I am hoping, though, that if I go with micros over paracyps in here they wouldn't contribute more to any crowding the Kilesa might already feel from the tank dimensions. I initially stayed away from the Kilesa because I didn't have a 6' tank....

I'd really like to see photos of the Kilila and the Bulu Point micros... both of those varieties sure look nice from what I can tell. opcorn:


----------



## Longstocking (Aug 26, 2003)

Enants once full grown might need more space... but at the size you are getting them you shouldn't have any issues for a few years.


----------



## TorontoRaptorsFan (May 20, 2005)

I have a colony of Cyp. Micro Kilila but they're still growing out. I recently saw a video taped by Greenhacker at Reserve Stock Cichlid's HQ and the male Kilila looked incredible!

Zebra7 posted a picture of his Cyprichromis Kilila male
http://www.cichlid-forum.com/phpBB/view ... highlight=


----------



## Tshethar (Jul 20, 2009)

That is a nice pic; I hadn't found it in the old threads but I did see it on the SICichlids page. Looks like your colony will be worth the wait!

I bought fish from Reserve Stock over the summer, and when I was looking on their site Doug had some Kilila for sale, and I remember how striking the photo was that he had posted. At the time I wasn't thinking at all about micros, but I was struck by their beauty nonetheless. Naturally it would be nice not to have to decide based only on one or two pictures, but... well, let's just say that variety sure photographs well.

Meanwhile, inching closer to choosing micros over paracyps... better start saving my pennies! :lol:


----------



## markw (Feb 20, 2004)

Hey Paul, The male looks really nice. He'll change back and forth during breeding from the yellow/black/blue to sometimes solid black. Looks like he's almost full grown. He's probably 2 years now right? The 3 dominant males I have will actually "take turns" changing colours. Often 2 males will try and compete for a female and go solid black instantly, but once they back off they switch back to the yellow/black. Even a few of the larger females display some beautiful colours.
Good Luck with the fry.


----------



## noddy (Nov 20, 2006)

Hey Mark. Good to hear from you. They are only just over a year old now and that male is about 3 1/2" in length. I do have 3 other males that show no yellow, they are dark blue with black blotches but when they start to display they turn black or very dark blue. Would you believe, I think I ended up with 4 males 14 females? Do you have any other micros ?


----------



## Darkside (Feb 6, 2008)

I was thinking of doing some micros again, how big are your setups for them? I was also thinking of doing Cardiopharynx, that's one I haven't done yet.


----------



## TorontoRaptorsFan (May 20, 2005)

Darkside,

My Cyp. Micros (Kilila and Kiriza) are in 75 gallon tanks. I'm looking at moving one of them into a 125 gallon tank with some Foai Sibwesa.

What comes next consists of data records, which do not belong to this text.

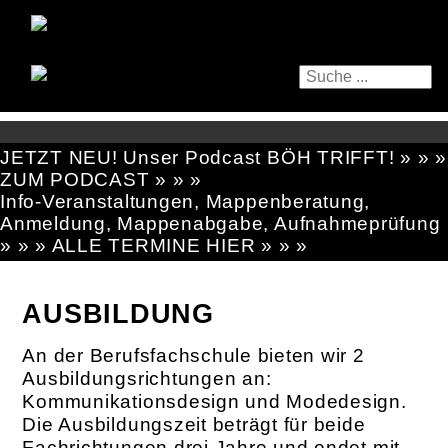
JETZT NEU! Unser Podcast BÖH TRIFFT! » » »
ZUM PODCAST » » »
Info-Veranstaltungen, Mappenberatung,
Anmeldung, Mappenabgabe, Aufnahmeprüfung
» » » ALLE TERMINE HIER » » »
AUSBILDUNG
An der Berufsfachschule bieten wir 2
Ausbildungsrichtungen an:
Kommunikationsdesign und Modedesign.
Die Ausbildungszeit beträgt für beide
Fachrichtungen drei Jahre und endet mit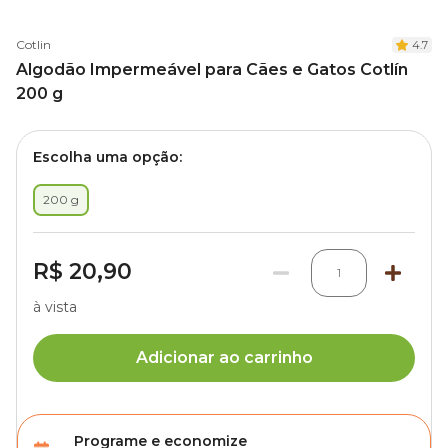
Cotlin
4.7
Algodão Impermeável para Cães e Gatos Cotlín
200 g
Escolha uma opção:
200 g
R$ 20,90
1
à vista
Adicionar ao carrinho
Programe e economize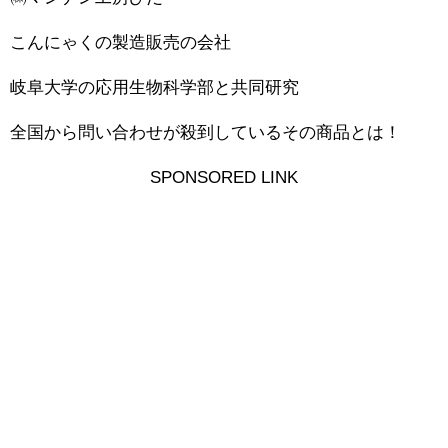
こんにゃくの製造販売の会社
岐阜大学の応用生物科学部と共同研究
全国から問い合わせが殺到しているその商品とは！
SPONSORED LINK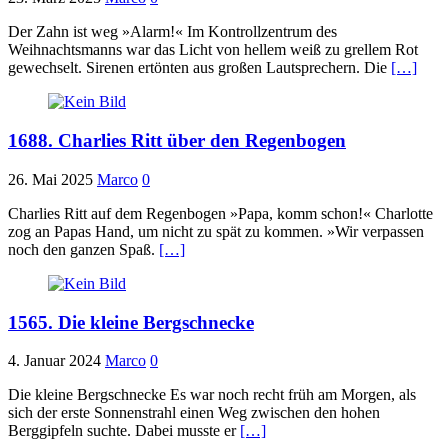
Der Zahn ist weg »Alarm!« Im Kontrollzentrum des
Weihnachtsmanns war das Licht von hellem weiß zu grellem Rot
gewechselt. Sirenen ertönten aus großen Lautsprechern. Die
[…]
1688. Charlies Ritt über den Regenbogen
26. Mai 2025
Marco
0
Charlies Ritt auf dem Regenbogen »Papa, komm schon!« Charlotte
zog an Papas Hand, um nicht zu spät zu kommen. »Wir verpassen
noch den ganzen Spaß.
[…]
1565. Die kleine Bergschnecke
4. Januar 2024
Marco
0
Die kleine Bergschnecke Es war noch recht früh am Morgen, als
sich der erste Sonnenstrahl einen Weg zwischen den hohen
Berggipfeln suchte. Dabei musste er
[…]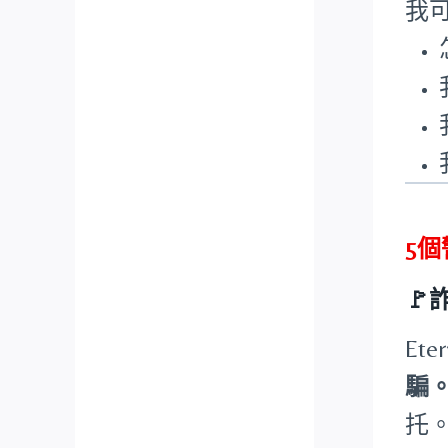
我
5

Et
騙
托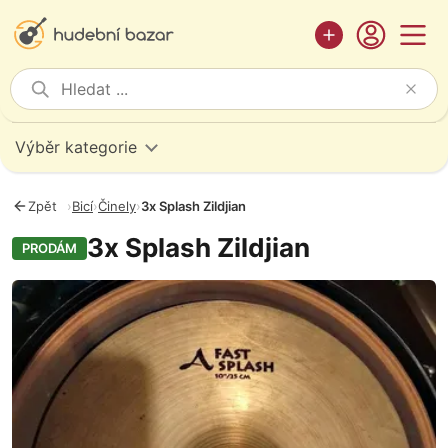
Výběr kategorie
Zpět
›
Bicí
›
Činely
›
3x Splash Zildjian
3x Splash Zildjian
PRODÁM
Fotografie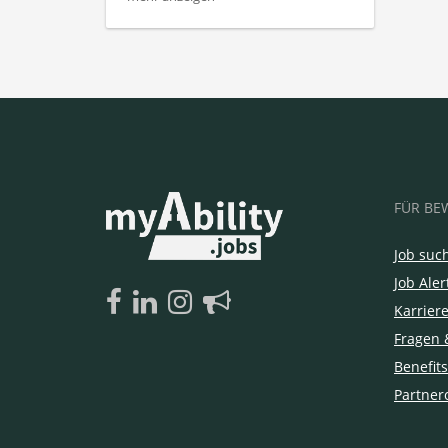
FÜR BE
Job suc
Job Aler
Karrier
Fragen 
Benefits
Partner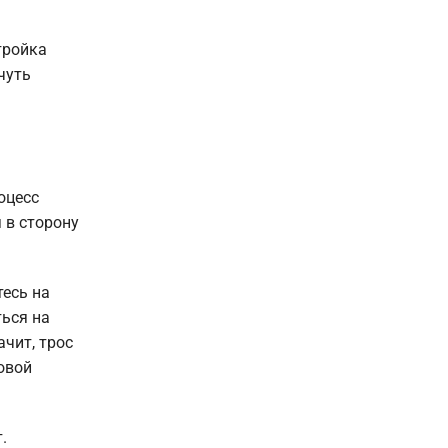
тройка
чуть
оцесс
 в сторону
тесь на
ться на
ачит, трос
овой
.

The other 75 gallon tank houses some Cyprichromis Kitumbas. The dominant male Kitumba is a gorgeous marmalade/blue color and is constantly flashing the females. I keep this tank in my office! They're sharing a tank with some Nasuta Mabilibili.


----------



## markw (Feb 20, 2004)

noddy said:


> Hey Mark. Good to hear from you. They are only just over a year old now and that male is about 3 1/2" in length. I do have 3 other males that show no yellow, they are dark blue with black blotches but when they start to display they turn black or very dark blue. Would you believe, I think I ended up with 4 males 14 females? Do you have any other micros ?


Thats it for the micros...just those and cyp. kekese,cyp. kigoma, pavo chaitika, cyp. black bee, cyp.kitumba. I'm running out of room!!!


----------



## TorontoRaptorsFan (May 20, 2005)

Everyday I marvel at the transformation of my Cyprichromis Kiriza and Cyprichromis Kilila.

I'm starting to think that Micros look the best out of all the Cyprichromis species. I have a colony of Cyprichromis Kitumba that look really nice as well. If you look at my past posts you'll see that the Kitumba have always been my favorite fish but my opinion may soon change! The dominant Kilila and Kiriza males in my opinion look far better than any Cyprichromis I have ever seen.

They certainly take longer to grow out versus Leptosoma and Jumbo species but the effort is well worth it! They're also rarer to find so seeing a tank of them is always exciting to see.


----------